Work instruction: Among the lines below, count those with "elbow". Give only the number.

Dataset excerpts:
----

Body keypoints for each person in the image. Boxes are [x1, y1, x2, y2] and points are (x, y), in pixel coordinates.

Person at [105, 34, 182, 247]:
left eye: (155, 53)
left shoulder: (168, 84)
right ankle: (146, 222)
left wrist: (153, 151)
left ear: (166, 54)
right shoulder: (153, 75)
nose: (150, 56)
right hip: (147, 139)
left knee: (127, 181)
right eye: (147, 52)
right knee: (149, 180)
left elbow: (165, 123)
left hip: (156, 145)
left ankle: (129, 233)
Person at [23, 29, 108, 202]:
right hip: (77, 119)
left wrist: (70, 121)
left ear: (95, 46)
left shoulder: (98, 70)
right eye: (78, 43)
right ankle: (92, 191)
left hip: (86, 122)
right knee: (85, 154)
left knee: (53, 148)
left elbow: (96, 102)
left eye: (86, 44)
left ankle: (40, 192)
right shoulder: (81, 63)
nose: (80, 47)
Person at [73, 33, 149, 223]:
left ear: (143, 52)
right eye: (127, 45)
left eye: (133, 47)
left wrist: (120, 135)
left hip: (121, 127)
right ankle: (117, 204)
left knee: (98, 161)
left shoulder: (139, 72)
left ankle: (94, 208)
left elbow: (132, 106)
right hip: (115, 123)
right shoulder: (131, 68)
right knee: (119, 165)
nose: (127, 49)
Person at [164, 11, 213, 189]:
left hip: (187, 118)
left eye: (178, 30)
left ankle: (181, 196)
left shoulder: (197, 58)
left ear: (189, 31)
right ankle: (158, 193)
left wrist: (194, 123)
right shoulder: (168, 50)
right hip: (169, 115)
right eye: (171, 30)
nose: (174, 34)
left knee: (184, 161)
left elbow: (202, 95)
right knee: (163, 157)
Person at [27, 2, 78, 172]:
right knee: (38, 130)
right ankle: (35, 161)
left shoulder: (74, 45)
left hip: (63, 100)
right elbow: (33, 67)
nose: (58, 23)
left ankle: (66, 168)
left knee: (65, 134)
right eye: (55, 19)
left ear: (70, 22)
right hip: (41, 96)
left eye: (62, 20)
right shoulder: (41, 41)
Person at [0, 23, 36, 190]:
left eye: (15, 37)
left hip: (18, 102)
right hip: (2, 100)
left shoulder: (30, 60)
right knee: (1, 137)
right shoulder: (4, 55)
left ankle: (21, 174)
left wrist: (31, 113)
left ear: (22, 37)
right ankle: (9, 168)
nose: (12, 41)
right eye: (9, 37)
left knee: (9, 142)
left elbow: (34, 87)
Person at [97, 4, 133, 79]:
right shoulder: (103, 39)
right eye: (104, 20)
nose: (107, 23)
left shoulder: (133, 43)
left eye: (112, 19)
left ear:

----

Response to this exercise: 6